Freilich hat die übertriebene „Shareholder Value Doktrin“ auch negative Folgen gehabt. So hat der massive Druck des Kapitalmarkts zu immer höheren Gewinnausweisen Fehlanreize zum „Accounting for Growth“[86], zur Absenkung des Eigenkapitals wegen der damit verbundenen Erhöhung der Eigenkapitalrendite (Return of Equity – ROE) und zu kreativer Bilanzgestaltung gesetzt. Heute richtet sich die Wirtschaftspolitik mehr auf eine „nachhaltige“ Entwicklung der Unternehmen und auf den Stakeholder Value aus.
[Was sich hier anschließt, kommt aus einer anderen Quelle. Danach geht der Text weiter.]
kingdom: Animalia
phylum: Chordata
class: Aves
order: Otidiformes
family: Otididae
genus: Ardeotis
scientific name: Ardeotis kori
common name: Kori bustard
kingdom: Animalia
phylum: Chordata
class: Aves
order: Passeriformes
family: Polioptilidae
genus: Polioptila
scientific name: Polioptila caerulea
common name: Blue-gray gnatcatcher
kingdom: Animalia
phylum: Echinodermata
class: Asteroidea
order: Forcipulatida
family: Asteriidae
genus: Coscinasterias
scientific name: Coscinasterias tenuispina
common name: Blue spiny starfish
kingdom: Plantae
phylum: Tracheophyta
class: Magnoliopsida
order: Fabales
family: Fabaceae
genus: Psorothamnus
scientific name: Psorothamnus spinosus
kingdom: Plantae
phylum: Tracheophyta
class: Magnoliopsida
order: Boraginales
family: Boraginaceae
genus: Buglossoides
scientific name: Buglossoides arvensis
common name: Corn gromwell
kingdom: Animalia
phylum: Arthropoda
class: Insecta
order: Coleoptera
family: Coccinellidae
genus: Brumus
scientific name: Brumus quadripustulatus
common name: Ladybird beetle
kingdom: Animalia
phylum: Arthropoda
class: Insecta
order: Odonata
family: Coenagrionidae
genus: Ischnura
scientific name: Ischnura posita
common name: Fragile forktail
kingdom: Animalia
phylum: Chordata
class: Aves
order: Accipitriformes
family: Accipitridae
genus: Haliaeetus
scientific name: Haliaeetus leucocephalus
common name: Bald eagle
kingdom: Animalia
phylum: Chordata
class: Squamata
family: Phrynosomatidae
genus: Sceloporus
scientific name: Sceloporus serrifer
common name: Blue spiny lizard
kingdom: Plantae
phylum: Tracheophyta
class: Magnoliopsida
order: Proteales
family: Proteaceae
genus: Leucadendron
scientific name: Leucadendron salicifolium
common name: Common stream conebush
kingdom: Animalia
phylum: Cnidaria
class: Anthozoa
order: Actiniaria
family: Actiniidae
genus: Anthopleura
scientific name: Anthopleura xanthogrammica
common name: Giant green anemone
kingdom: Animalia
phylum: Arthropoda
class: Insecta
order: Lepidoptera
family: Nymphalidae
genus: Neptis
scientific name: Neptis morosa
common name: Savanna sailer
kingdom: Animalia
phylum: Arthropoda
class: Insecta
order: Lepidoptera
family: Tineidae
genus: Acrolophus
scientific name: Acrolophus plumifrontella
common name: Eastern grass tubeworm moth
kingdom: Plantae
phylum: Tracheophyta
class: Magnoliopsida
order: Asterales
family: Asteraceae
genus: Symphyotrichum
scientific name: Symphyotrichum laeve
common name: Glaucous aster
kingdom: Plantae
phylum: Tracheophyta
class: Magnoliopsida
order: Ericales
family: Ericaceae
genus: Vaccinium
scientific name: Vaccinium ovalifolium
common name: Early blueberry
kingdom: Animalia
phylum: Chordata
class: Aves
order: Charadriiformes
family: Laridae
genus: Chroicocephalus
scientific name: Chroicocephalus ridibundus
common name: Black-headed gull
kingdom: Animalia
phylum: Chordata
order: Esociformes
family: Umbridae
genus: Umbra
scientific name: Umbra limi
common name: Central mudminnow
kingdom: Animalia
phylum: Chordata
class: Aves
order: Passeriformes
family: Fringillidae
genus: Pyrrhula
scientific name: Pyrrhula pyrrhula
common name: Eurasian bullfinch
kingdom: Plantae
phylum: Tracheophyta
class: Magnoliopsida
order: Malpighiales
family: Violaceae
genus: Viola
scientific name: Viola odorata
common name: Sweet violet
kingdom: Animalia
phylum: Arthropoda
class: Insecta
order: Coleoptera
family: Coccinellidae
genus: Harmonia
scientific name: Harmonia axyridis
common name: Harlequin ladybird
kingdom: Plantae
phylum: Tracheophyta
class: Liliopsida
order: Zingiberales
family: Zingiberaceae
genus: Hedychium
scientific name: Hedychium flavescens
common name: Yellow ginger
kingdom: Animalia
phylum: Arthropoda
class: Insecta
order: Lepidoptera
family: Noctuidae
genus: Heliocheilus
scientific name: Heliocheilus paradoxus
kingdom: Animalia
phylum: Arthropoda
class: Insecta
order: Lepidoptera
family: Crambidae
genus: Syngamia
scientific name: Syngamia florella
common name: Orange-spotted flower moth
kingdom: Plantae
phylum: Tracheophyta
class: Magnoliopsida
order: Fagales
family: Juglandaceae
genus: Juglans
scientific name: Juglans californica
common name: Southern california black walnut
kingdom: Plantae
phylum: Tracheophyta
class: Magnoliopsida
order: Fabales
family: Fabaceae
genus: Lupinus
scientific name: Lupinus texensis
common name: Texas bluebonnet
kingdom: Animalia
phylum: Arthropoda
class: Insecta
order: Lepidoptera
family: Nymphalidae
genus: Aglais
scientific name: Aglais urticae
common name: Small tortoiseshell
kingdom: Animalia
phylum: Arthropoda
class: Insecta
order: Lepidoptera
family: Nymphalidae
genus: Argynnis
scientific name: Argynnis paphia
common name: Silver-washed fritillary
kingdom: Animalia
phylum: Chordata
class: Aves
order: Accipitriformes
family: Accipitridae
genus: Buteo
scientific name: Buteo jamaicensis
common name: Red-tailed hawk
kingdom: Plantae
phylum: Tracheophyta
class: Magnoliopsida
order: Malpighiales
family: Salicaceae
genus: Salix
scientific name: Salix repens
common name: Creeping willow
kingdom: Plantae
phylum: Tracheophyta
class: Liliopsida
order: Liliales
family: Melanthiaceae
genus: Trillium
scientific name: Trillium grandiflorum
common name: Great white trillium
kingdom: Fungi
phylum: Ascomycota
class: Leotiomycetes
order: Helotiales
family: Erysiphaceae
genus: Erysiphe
Der große Schweizer Wirtschaftsrechtler Forstmoser hat zur Auflösung des Gegensatzes der beiden Glaubenslehren in seiner Abschiedsvorlesung[87] ausgeführt: „Mehrwert für die Aktionäre kann letztlich nur geschaffen werden, wenn das Unternehmen gute Mitarbeiter gewinnt, wenn es bei seinen Kunden und Lieferanten anerkannt ist und wenn es ihm – im Falle von Großunternehmen – gelingt, ein unternehmensfreundliches politisches und gesellschaftliches Umfeld zu sichern. Und ebenso klar ist, dass der Gewinn der Nährboden einer jeden unternehmerischen Tätigkeit und dadurch auch die Basis für eine Förderung aller am Unternehmen Interessierten ist.“ Die Gegensätze lösen sich also auf, wenn man das langfristige Unternehmensinteresse als Leitlinie wählt.